This is a creation in Article, where the information may have evolved or changed.
1. Phenomena
The CPU of the service is running full (Golang implementation), and a large number of too many open files errors are reported. The service is run using SYSTEMD and is deployed on Alibaba ECS.
2. Analysis
From the log, the rise of the CPU is mainly caused by the limit of the number of files reached, but the number of files that have changed the system and the number of files of all users, according to the truth is that this problem should not occur, and later access to data found that the number of files can be limited from three dimensions for operating system restrictions, user state restrictions, and For these three dimensions, select the minimum value to take effect. The system is then analyzed.

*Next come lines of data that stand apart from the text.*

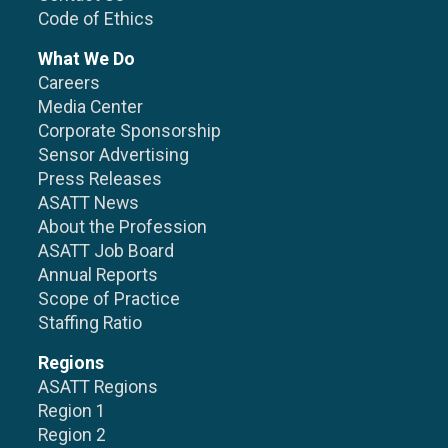
Code of Ethics
What We Do
Careers
Media Center
Corporate Sponsorship
Sensor Advertising
Press Releases
ASATT News
About the Profession
ASATT Job Board
Annual Reports
Scope of Practice
Staffing Ratio
Regions
ASATT Regions
Region 1
Region 2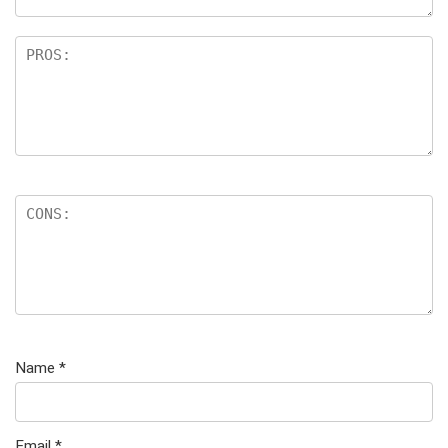
Name
*
Email
*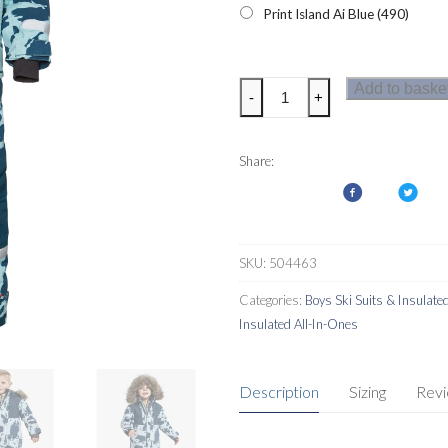
Print Island Ai Blue (490)
Didriksons
Add to baske
-
+
Bjornen
Printed
Kids
Share:
Coverall
quantity
SKU:
504463
Categories:
Boys Ski Suits & Insulate
Insulated All-In-Ones
Description
Sizing
Rev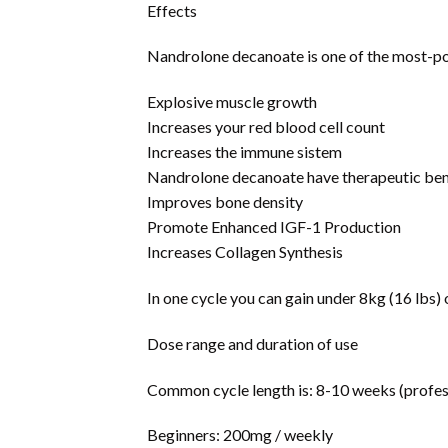
Effects
Nandrolone decanoate is one of the most-po
Explosive muscle growth
Increases your red blood cell count
Increases the immune sistem
Nandrolone decanoate have therapeutic benef
Improves bone density
Promote Enhanced IGF-1 Production
Increases Collagen Synthesis
In one cycle you can gain under 8kg (16 lbs
Dose range and duration of use
Common cycle length is: 8-10 weeks (profess
Beginners: 200mg / weekly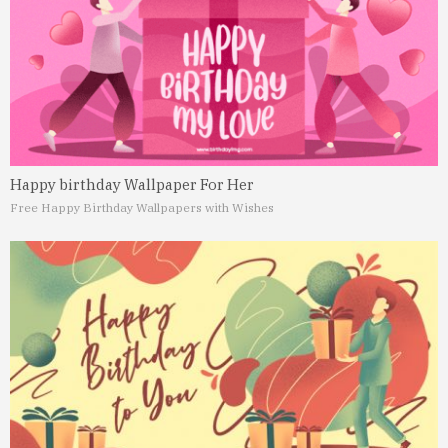
Happy birthday Wallpaper For Her
Free Happy Birthday Wallpapers with Wishes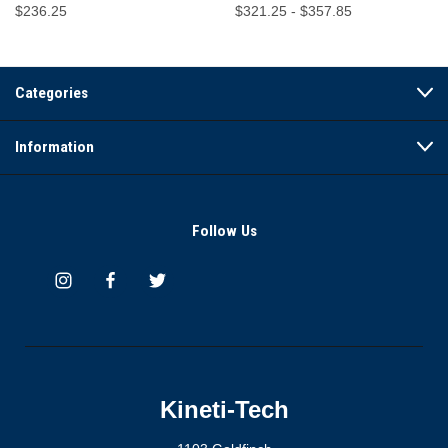
$236.25
$321.25 - $357.85
Categories
Information
Follow Us
Kineti-Tech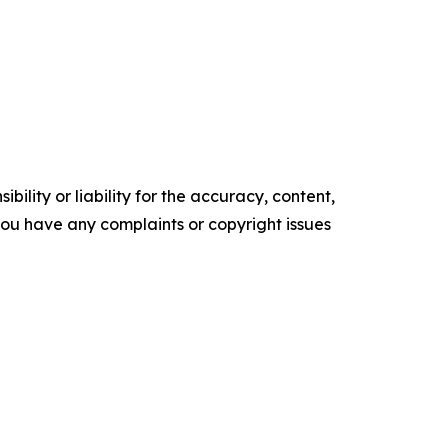
ility or liability for the accuracy, content,
f you have any complaints or copyright issues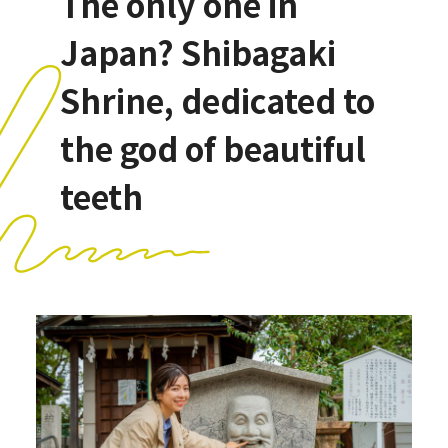
The only one in
Japan? Shibagaki
Shrine, dedicated to
the god of beautiful
teeth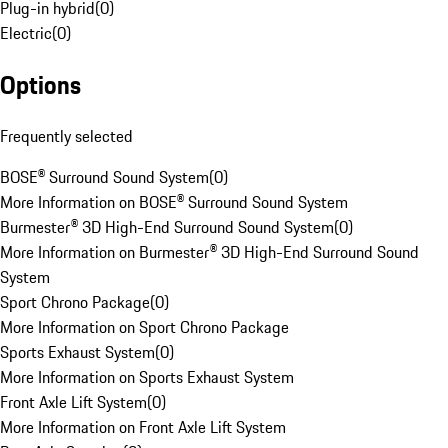
Plug-in hybrid
(
0
)
Electric
(
0
)
Options
Frequently selected
BOSE® Surround Sound System
(
0
)
More Information on BOSE® Surround Sound System
Burmester® 3D High-End Surround Sound System
(
0
)
More Information on Burmester® 3D High-End Surround Sound
System
Sport Chrono Package
(
0
)
More Information on Sport Chrono Package
Sports Exhaust System
(
0
)
More Information on Sports Exhaust System
Front Axle Lift System
(
0
)
More Information on Front Axle Lift System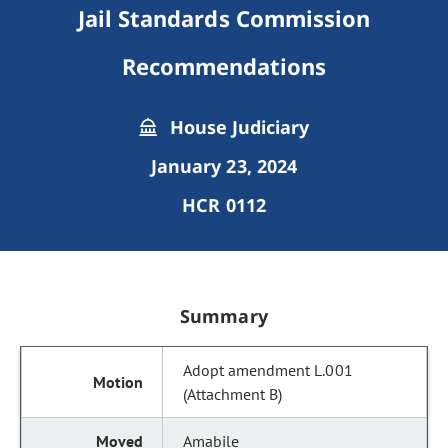
Jail Standards Commission
Recommendations
House Judiciary
January 23, 2024
HCR 0112
Summary
Adopt amendment L.001
(Attachment B)
Amabile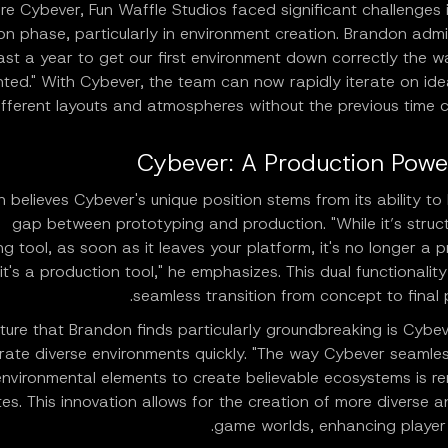
re Cybever, Fun Waffle Studios faced significant challenges 
on phase, particularly in environment creation. Brandon admit
east a year to get our first environment down correctly the 
ted." With Cybever, the team can now rapidly iterate on ide
ifferent layouts and atmospheres without the previous time c
Cybever: A Production Pow
 believes Cybever's unique position stems from its ability to
gap between prototyping and production. "While it’s struct
g tool, as soon as it leaves your platform, it's no longer a 
 it's a production tool," he emphasizes. This dual functionality
seamless transition from concept to final 
ure that Brandon finds particularly groundbreaking is Cybeve
rate diverse environments quickly. "The way Cybever seamles
environmental elements to create believable ecosystems is r
es. This innovation allows for the creation of more diverse an
game worlds, enhancing player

Start by looking at the number of files currently open, and the process occupies a few files.
Lsof-n|awk ' {print $} ' |sort|uniq-c|sort-nr|more
Then get the system-level file number limit
Input command
Cat/etc/sysctl.conf
Get
Fs.file-max = 1000000
Query user-level file limit
Cat/etc/security/limits.conf
Get
* Soft Nofile 655350
* Hard Nofile 655350
Individual Get program file limit (9928 is process ID)
Get
Max open files 1024x768 4096 files
As can be found, although the system and the number of users of the file, but the program is still a very low value, where the number of files in the process is usually inherited by default user-level values, and here is not inherited, initially suspected to be systemd startup problem, but handwritten another test service, Discover that the service also inherits the number of user files.
The initial value of the number of files is added to the Systemd startup script in the case of a baffled solution.
As follows:
[Service]
Type=simple
limitnofile=40960
limitnproc=40960
Get the program separately (9928 is the process ID)
Get
Max open files 40960 40960 files
The number of found files is set to the initialization value at startup. As for why not inherit the user-level value, suspect is the program has done the parameter settings, here if someone knows the specific situation in Golang, but also hope to enlighten.
3. Summary
The troubleshooting steps for file descriptor errors are as follows:
First of all, to determine whether the configuration parameters are correct, here is related to the above mentioned three dimensions of the check, especially when the process dimension, if only ulimit-n a bit to finish, it is estimated that the old to be like me into the pit.
If the parameters are correct, then look at how many files the current system is using, if you use a lot, it depends on where to use, there are generally two cases, a large number of connections are not closed, or a large number of read file handle is not closed. The specific reason is that you can check it out here.